*** Given records Section Begins ***
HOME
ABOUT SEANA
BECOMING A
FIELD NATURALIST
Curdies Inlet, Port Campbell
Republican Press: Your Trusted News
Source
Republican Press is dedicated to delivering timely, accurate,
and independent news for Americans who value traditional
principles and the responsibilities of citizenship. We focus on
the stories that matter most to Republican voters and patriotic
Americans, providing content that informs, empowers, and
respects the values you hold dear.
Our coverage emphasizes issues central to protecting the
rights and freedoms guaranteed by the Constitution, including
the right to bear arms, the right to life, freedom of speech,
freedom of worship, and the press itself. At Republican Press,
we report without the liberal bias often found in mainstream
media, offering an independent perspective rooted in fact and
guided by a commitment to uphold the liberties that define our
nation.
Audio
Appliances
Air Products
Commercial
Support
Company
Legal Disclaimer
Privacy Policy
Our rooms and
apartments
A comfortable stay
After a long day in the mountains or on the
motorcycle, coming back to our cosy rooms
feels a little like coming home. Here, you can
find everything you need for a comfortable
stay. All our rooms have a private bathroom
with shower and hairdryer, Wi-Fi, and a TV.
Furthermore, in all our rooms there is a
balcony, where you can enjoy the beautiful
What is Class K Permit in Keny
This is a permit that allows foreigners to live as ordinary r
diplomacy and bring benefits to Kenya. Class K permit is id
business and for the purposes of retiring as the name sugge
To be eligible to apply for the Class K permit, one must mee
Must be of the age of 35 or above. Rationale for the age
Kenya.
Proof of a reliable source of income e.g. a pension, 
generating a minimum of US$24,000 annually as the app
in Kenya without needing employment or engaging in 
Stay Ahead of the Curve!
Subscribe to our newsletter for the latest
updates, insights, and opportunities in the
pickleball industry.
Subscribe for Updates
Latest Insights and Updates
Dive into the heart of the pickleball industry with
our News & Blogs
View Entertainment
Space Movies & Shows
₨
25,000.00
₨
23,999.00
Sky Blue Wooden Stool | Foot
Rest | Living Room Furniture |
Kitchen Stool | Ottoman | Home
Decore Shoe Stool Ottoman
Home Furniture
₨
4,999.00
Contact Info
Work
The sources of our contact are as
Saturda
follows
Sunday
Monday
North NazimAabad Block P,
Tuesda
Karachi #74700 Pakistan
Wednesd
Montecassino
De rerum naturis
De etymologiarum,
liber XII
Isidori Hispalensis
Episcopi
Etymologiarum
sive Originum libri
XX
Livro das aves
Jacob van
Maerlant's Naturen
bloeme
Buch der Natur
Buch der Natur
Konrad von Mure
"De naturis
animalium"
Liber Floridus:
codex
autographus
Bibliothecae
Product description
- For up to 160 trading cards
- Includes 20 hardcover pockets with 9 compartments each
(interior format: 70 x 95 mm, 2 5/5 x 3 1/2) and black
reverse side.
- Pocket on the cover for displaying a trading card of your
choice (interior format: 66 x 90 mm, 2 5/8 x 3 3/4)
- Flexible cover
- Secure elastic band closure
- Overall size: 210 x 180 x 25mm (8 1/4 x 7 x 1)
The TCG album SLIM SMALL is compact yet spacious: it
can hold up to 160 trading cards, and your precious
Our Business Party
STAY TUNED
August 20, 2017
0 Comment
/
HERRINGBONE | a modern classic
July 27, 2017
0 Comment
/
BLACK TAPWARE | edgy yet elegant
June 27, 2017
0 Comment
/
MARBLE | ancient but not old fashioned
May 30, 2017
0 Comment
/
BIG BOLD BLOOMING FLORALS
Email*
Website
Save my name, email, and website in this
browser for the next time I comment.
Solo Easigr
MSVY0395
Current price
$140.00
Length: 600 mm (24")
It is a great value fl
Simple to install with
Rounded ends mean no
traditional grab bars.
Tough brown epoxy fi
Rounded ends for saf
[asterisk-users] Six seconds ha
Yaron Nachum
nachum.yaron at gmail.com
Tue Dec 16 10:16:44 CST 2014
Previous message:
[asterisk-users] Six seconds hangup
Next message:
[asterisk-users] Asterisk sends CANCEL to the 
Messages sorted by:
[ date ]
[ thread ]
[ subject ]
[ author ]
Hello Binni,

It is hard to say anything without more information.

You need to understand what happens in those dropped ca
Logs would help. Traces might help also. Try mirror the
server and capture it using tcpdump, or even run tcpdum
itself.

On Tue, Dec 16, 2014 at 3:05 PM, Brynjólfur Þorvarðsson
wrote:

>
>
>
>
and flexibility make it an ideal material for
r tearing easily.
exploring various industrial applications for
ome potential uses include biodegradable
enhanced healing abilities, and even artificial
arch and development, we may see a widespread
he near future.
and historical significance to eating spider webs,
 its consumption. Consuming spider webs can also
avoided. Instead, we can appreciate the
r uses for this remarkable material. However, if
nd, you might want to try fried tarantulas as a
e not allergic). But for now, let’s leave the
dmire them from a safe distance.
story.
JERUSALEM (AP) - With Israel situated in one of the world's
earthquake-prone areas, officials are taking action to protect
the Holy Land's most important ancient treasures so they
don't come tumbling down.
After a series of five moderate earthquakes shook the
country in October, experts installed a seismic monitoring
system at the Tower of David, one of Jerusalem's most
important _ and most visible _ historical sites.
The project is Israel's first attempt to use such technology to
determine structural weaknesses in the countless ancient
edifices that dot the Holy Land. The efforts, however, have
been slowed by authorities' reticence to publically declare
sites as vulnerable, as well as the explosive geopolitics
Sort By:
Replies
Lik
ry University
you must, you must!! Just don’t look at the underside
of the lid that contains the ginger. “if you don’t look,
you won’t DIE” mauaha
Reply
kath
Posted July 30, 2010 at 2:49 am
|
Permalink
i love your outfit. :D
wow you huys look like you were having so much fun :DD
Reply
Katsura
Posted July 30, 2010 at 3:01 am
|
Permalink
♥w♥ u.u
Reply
*** Given records Section Ends ***
## What is expected
Please filter the data down to the lines containing the word "itself".

## Solved problem
freedom of worship, and the press itself. At Republican Press,
itself.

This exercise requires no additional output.